Wilder Girls(8)



“Where’d you go?” Reese whispers.

“For a walk.” But I know how a lie sounds. No way she risked sneaking out just to stretch her legs. We get enough of that every morning. No, there’s a secret buried in her voice, and usually, she shares those with me. What’s different now?

Reese doesn’t reply, and Byatt keeps going. “Welch caught me on my way back.”

“Damn.”

“It’s fine. I was only downstairs, in the hall.”

“What’d you say?”

“Told her I was getting a bottle of water, for a headache.”

Reese’s silver hand pulls her braid out of view. I can picture the shuttered gleam of her eyes, the strong set of her jaw. Or maybe she’s easier in the dark. Maybe she breaks all the way open when she thinks you can’t see.

The first time I met her was the day I got to Raxter. I was thirteen but not real thirteen, not thirteen with a chest and hips and bared teeth. I’d met Byatt already, on the ferry from the mainland to the island, and that had been fast and tight. She knew who she was and who I should be, and she fit right into all the places in me I couldn’t fill.
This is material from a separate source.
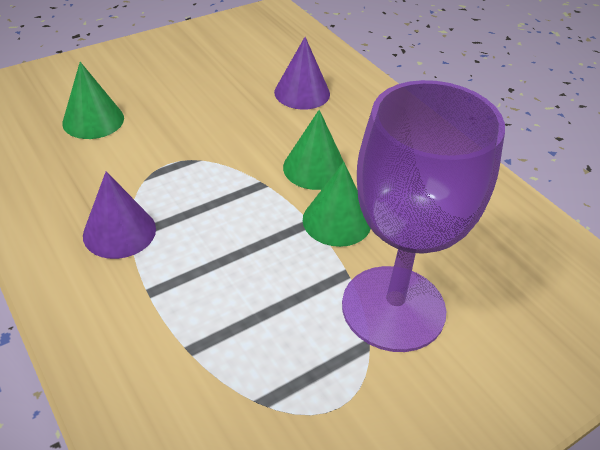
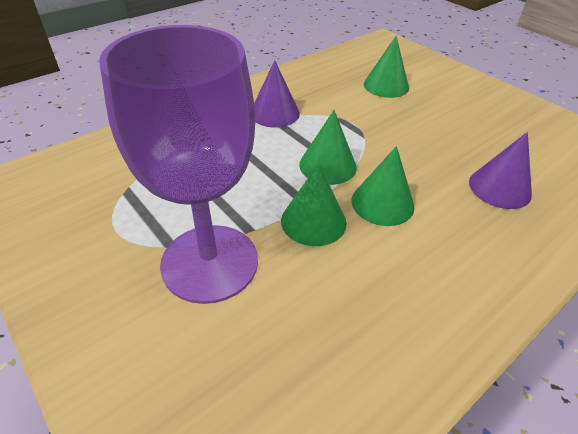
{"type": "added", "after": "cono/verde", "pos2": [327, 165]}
Reese was different.

   She was sitting on the stairs in the main hall, her uniform too big, her knee socks sagging around her ankles. I don’t know if they were afraid of her already or if it was something else, if maybe her being the groundskeeper’s daughter meant something to them it didn’t to me, but the other girls in our year were clustered by the fireplace, as far away from her as they could get.
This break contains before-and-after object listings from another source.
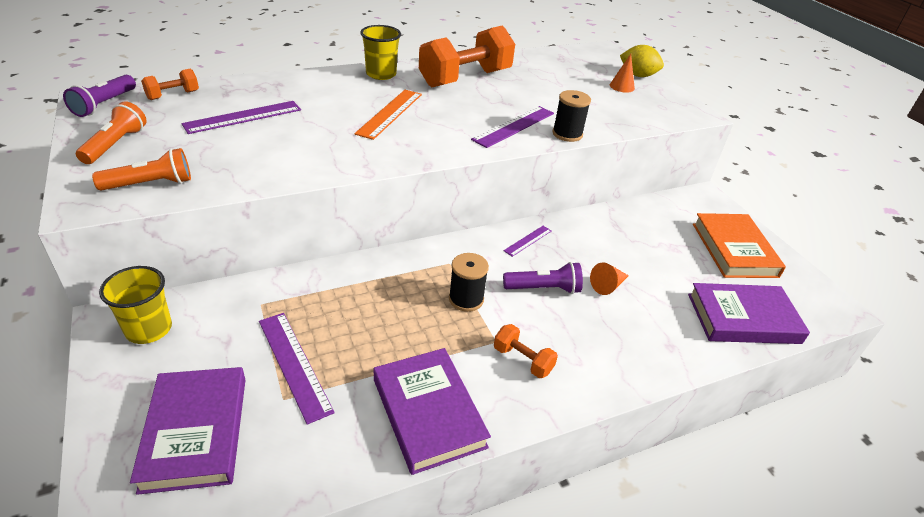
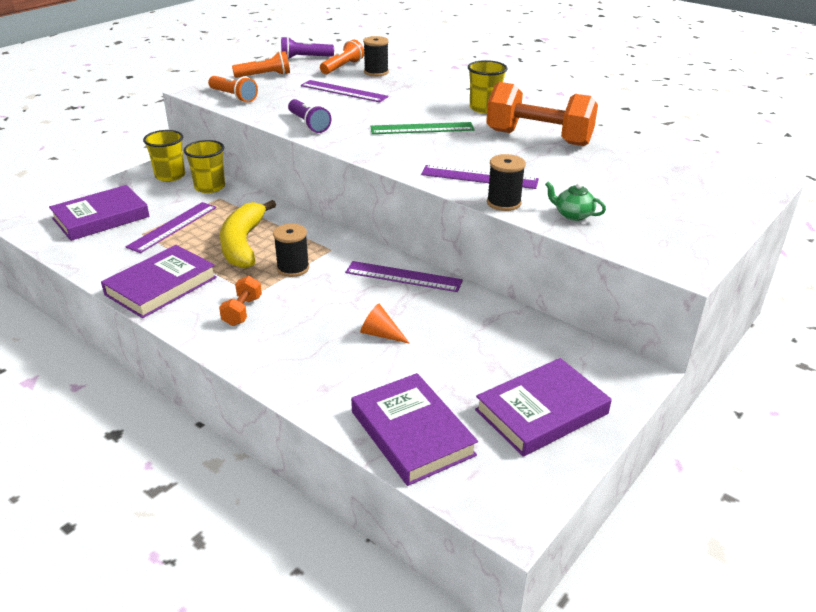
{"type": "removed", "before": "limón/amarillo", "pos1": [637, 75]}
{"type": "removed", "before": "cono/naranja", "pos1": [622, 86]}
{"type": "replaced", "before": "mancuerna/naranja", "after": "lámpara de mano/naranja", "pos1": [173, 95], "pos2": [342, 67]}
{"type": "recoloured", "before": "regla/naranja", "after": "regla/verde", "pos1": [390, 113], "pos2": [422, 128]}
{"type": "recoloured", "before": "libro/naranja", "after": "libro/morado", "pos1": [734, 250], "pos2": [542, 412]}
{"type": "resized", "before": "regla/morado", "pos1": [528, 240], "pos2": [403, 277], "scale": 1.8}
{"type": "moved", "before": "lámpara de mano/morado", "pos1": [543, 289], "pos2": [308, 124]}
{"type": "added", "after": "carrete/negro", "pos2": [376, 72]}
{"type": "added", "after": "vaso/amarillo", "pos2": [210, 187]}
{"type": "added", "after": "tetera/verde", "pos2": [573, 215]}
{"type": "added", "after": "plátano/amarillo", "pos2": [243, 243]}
Byatt and I passed her on our way to the others, and the way Reese looked at me then, already angry, already burning—I remember it like nothing else.

For a while after that there wasn’t anything between the three of us at all. Just class and a nod here and there in the hallway on the way to the showers. Then Byatt and I needed a third for our group project in French, and Reese was at the top of the class—had muscled past Byatt a few tests back—so we picked her.

That’s all it took. Reese next to us at dinner, Reese next to us at assembly, and if I remembered how she looked at me that first day, if I noticed the way my stomach clenched any time she said my name, it didn’t matter. It still doesn’t. This is as close as I’ll ever get to her—a bunk above me, her voice soft in the dark as she talks to somebody else.

“Do you think,” she says after a while, “that it’s getting worse?”

I can practically hear Byatt shrug. “Probably.”

“Probably?”

   “I mean, I don’t know,” Byatt says. “Sure. But not for everyone.” A beat of nothing, and then her voice again, so quiet I have to strain to hear. “Listen, if you know something—”

I hear the scrape of Reese’s boots as she rolls over. “Get down,” she says. “You’re crowding me.”

I wonder, sometimes, if she was different before her mother left. If she was easier to reach. But I can’t imagine her like that.

I stir when Byatt gets into our bunk, but I pretend not to wake, just turn over so my back is to her. I think she watches me for a moment, but she slips under soon after. I only follow once light is starting at the bottom of the sky.





CHAPTER 3


Dawn breaks quick and cold. A new layer of frost on the windows. Ice collecting in sheaves among the reeds. Byatt and I get out of bed, try to leave Reese sleeping as we head outside for our walk.

The walks were just Byatt’s at first. Her, alone, making slow circuits of the grounds. The other girls used to whisper about it. Homesick, they said, lonely, and it was all pity and laughter. But I know it gave her a glow, made her someone to get close to. By the end of our second month here, I was wandering after her and hoping it would rub off on me.

Today the main hall is empty as we pass through, except for the girl keeping watch at the front doors. The school is shaped like a bracket, a newly built wing branching off each end of the old house. On the second floor it’s dorms and a handful of offices, and here on the ground floor it’s classrooms, and the hall, and Headmistress’s office at the corner of the bracket, Headmistress probably inside tallying supplies, checking the numbers.

   I reach out as we pass the bulletin board and tap the note about the cure, right on the letterhead. That’s where the luck is best, and you can see how the color’s worn away where a hundred girls have touched it a hundred times. I smile, think of me and Byatt in some sun-soaked city somewhere, free of the Tox.

“Hey,” Byatt says to the door girl, who’s one of the youngest we have left, thirteen. “Everything good?”

“Yeah.” The girl tugs on the door without Byatt asking. People are like that for Byatt, no matter what she’s like for them.

The door’s barely an inch open, too heavy for the girl to move on her own. We start them young on Door Shift—if there’s anything really wrong, the Gun Shift girls will take care of it, but the responsibility of manning the door molds the younger girls into the right shape. I step up and lay my hands over hers. Pull, feel the give under the rust, newer and thicker every season. This will be our second winter with the Tox, my third at Raxter altogether. How many more will I have here?

“Thanks.” I knock my arm against her shoulder so she won’t realize I don’t remember her name. “See you later.”